Now that we have some interesting photos, we can use flickr.photos.getExif for all sorts of meta information embedded in the EXIF.

  #for each photo try to get the exif information
  #Flickr allows users to block EXIF
  #so use try to bypass error
  #in case you are wondering, yes we could use dplyr here
  exifData <- lapply(
    1:nrow(interesting)
    ,function(photo){  # now we will process each photo
      exif <-
        GET(url=sprintf(
          "https://api.flickr.com/services/rest/?method=flickr.photos.getExif&api_key=%s&photo_id=%s&secret=%s&format=json&nojsoncallback=1"
          , api_key
          , interesting[photo,"id"]
          , interesting[photo,"secret"]
          )
        ) %>>%
          content( as = "text" ) %>>%
          jsonlite::fromJSON ()
    }
  )# %>>% could chain it, but want to keep exifData

  #now that we have a list of EXIF for each photo
  #use another lapply
  #to extract the useful information
  iso <- exifData %>>% 
    # some photos will not have exif if their owners disable it
    # and the api call will give us a stat "fail" instead of "ok"
    list.map(
      f(p,index) -> {
        ifelse (
          p$stat == "ok"
          , p$photo$exif %>>%
              (.[which(.[,"label"]=="ISO Speed"),"raw"])  %>>% 
              as.numeric 
          , NA
        ) %>>%
          {
            data.frame(
              interesting[ index, c( "date", "id" )]
              , "iso" = .
            )
          }
      }
    ) %>>%
    list.table( date, iso ) %>>%
    data.frame( stringsAsFactors = F)

Plot Our Results

Now that we have a data.frame with ISO speeds, let's use rCharts to analyze it. I will use dimplejs.

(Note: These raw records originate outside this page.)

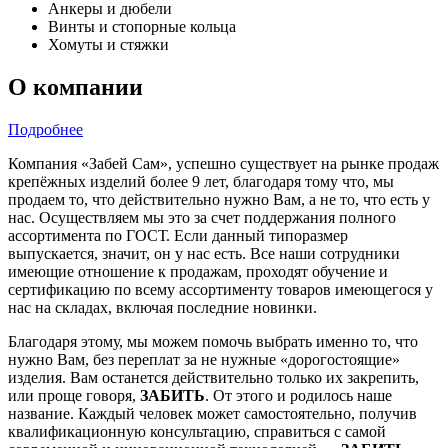
Анкеры и дюбели
Винты и стопорные кольца
Хомуты и стяжки
О компании
Подробнее
Компания «Забей Сам», успешно существует на рынке продаж
крепёжных изделий более 9 лет, благодаря тому что, мы
продаем то, что действительно нужно Вам, а не то, что есть у
нас. Осуществляем мы это за счет поддержания полного
ассортимента по ГОСТ. Если данный типоразмер
выпускается, значит, он у нас есть. Все наши сотрудники
имеющие отношение к продажам, проходят обучение и
сертификацию по всему ассортименту товаров имеющегося у
нас на складах, включая последние новинки.
Благодаря этому, мы можем помочь выбрать именно то, что
нужно Вам, без переплат за не нужные «дорогостоящие»
изделия. Вам останется действительно только их закрепить,
или проще говоря,
ЗАБИТЬ
. От этого и родилось наше
название. Каждый человек может самостоятельно, получив
квалификационную консультацию, справиться с самой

# Thanks to http://tradeblotter.wordpress.com/
# Qualitative color schemes by Paul Tol
tol4qualitative <- c("#4477AA", "#117733", "#DDCC77", "#CC6677")

require(rCharts)
iso %>>% ( dPlot(
  y = "Freq",
  x = "iso",
  groups = "date",
  data = .,
  type = "bar",
  height = 400,
  width =600
  ,xAxis = list( orderRule = sort( .$iso ) )
  ,defaultColors = tol4qualitative
) ) %>>% ( .$show("inline") )
#  using {} instead of () for our enclosure
#  might be more understandable
iso %>>% {
  dPlot(
    y = "Freq",
    x = c("iso","date"),
    groups = "date",
    data = .,
    type = "bar",
    height = 400,
    width =600
    ,xAxis = list( orderRule = sort( .$iso ) )
    ,defaultColors = tol4qualitative
  )
} %>>% ( .$show("inline") )
iso %>>% ( dPlot(
  y = "Freq",
  x = c("date","iso"),
  groups = "date",
  data = .,
  type = "bar",
  height = 400,
  width =600
  ,xAxis = list( grouporderRule = sort( .$iso ) )
  ,defaultColors = tol4qualitative 
) )  %>>% ( .$show("inline") )
iso %>>% ( dPlot(
  y = "Freq",
  x = "iso",
  groups = "date",
  data = .,
  type = "line",
  height = 400,
  width =600
  ,xAxis = list( orderRule = sort( .$iso ) )
  ,defaultColors = tol4qualitative   
) )  %>>% ( .$show("inline") )
iso %>>%  ( dPlot(
  y = "Freq",
  x = c("date","iso"),
  groups = "date",
  data = .,
  type = "area",
  height = 400,
  width =600
  ,xAxis = list( grouporderRule = sort( .$iso ) )
  ,defaultColors = tol4qualitative 
) )  %>>% ( .$show("inline") )

As you might already know, I love R, especially with rCharts and slidify.

Now I can add that I love httr and pipeR.

Thanks to all those who contributed knowingly and unknowingly to this post.